Since I've heard not to put too much in to the AVR and invest in speakers, I could go with this AVR

http://www.accessories4less.com/mak...R308-5.1-Channel-Home-Theater-Receiver/1.html

And maybe some Infinity or PSB towers but the question remains about the center as I could not run three towers.


----------



## gdstupak (Jul 13, 2010)

Others may be getting tired of this, but I'm going to keep pushing these JBL L820 speakers, they are a very good size when searching for something between a bookshelf speaker and floorstanding speaker.
They have much better bass extension than the standard bookshelf speaker.

EBay:
http://shop.ebay.com/i.html?_nkw=JBL+l820+&_trksid=p5197.c0.m627


Review:
http://hometheaterreview.com/jbl-studio-l-l820-on-wall-loudspeaker-reviewed/


----------



## gdstupak (Jul 13, 2010)

DaddyDan2Five said:


> I could go with this AVR
> 
> http://www.accessories4less.com/mak...R308-5.1-Channel-Home-Theater-Receiver/1.html


This is the first I'm seeing this receiver so I've not seen any review on it. 
If it stays close to 65W with 5ch driven, I'd say that's a good deal.


----------



## nova (Apr 30, 2006)

Um, not sure which speakers you are referring to when you say "plastic housed"? 

"The EMP ECA-4 speakers are housed in an all aluminum cast enclosure which makes the speakers extremely inert and their non-parallel sidewalls help eliminate internal standing waves". From RBH/EMP literature.

EMPTek is the internet direct division of RBH Sound. I have met Roger, Daren, John, Jared, Shane and most of the other RBH staff. Great bunch of people and excellent speakers. I highly recommend them.

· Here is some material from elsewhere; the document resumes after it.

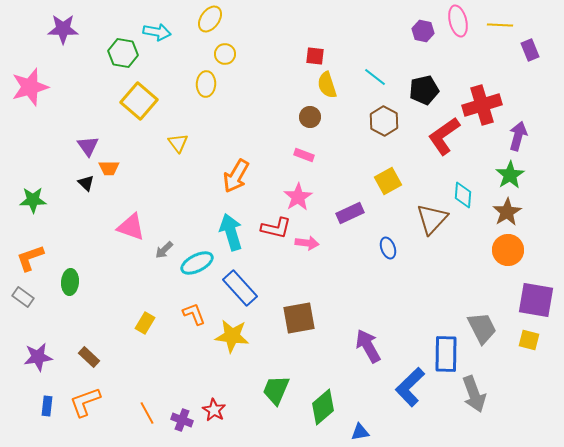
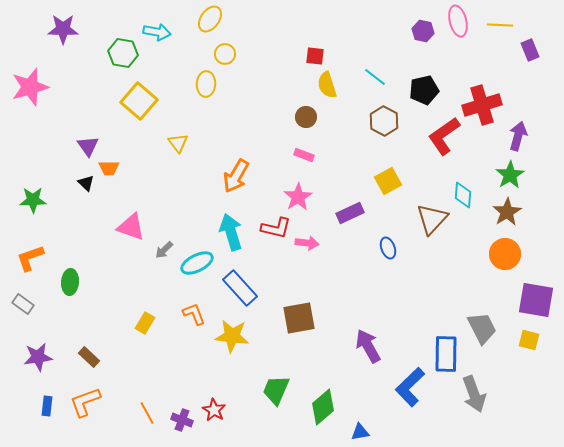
brown circle at (310, 117): moved 4 px left
orange circle at (508, 250): moved 3 px left, 4 px down
gray rectangle at (23, 297): moved 7 px down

Course I would not hesitate to recommend PSB or SVSound speakers either, if they are in your budget.


----------



## DaddyDan2Five (Nov 11, 2010)

> Um, not sure which speakers you are referring to when you say "plastic housed"?
> 
> "The EMP ECA-4 speakers are housed in an all aluminum cast enclosure which makes the speakers extremely inert and their non-parallel sidewalls help eliminate internal standing waves". From RBH/EMP literature.
> 
> ...


I just looked back at the EMPtek's site and I can't find what you quoted. However I did find that the compact speakers in the kit you listed are in a metal housing. I just assumed they were plastic. I also noticed that they are not EMP ECA-4's they are CS100's by destination audio. Are they they part of RBH/EMP?

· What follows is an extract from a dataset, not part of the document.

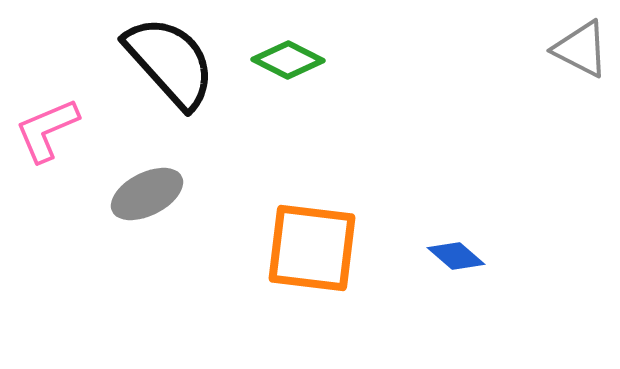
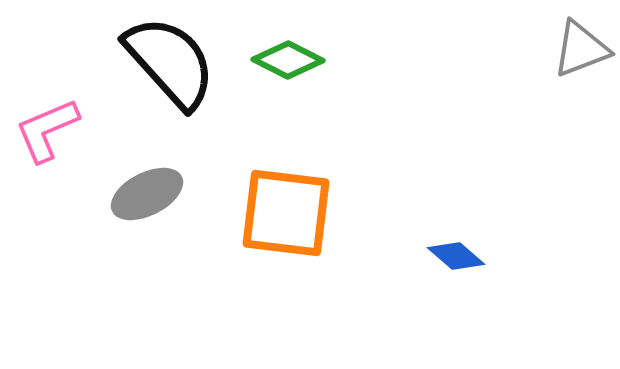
gray triangle: rotated 48 degrees counterclockwise
orange square: moved 26 px left, 35 px up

I would really like to build up a quality system. $600 is just my initial budget. What would to recommend as a good starting point for $600?

p.s I don't have a problem buying used. It's just finding a trustworthy place to buy used items from..... like a long time member of this forum who is also paypal verified.


----------



## nova (Apr 30, 2006)

Yes, Destination Audio is also a part of RBH Sound.
A good starting point, as others have said, a good pair of speakers.
Just to throw one idea at you, check out Saturday Audio, they are a fully authorized PSB and Monitor Audio dealer. You can find good deals on "B" stock (like the PSB Image B6 for $399 pr.) and they also sell used.


----------



## DaddyDan2Five (Nov 11, 2010)

I was looking at these BIC towers and center
http://www.parts-express.com/pe/showdetl.cfm?Partnumber=303-420
http://www.parts-express.com/pe/showdetl.cfm?Partnumber=303-412
those are $403 shipped

I was searching reviews when I came across some Polk Audio Monitor50 Series II for $129.99 with $48 off on newegg. I don't see a monitor series center speaker but with that discount 3 of the towers would only be $245 shipped. Would a tower turned on it's side sound right as a center channel? Or the Monitor40 as center.


----------



## DaddyDan2Five (Nov 11, 2010)

I guess Polk is phasing out the Monitor Series and replacing it with the TSi series. Newegg has some great deals on the monitor series. So I think I am giving up on those Dayton's and Onkyo's and going with the Polk's. I'm thinking Monitor 60's or 70's for L and R, a Monitor 40 for center and a Monitor 30 for rears. Bye bye $600 budget lol. :wave:


----------



## gdstupak (Jul 13, 2010)

Someone else might come along and give more/better info.
But usually vertical speakers will not sound correct or similar to others if placed horizontally.

If you found great tower speakers but couldn't use it vertically as a center speaker, then I would use the matching center speaker.


----------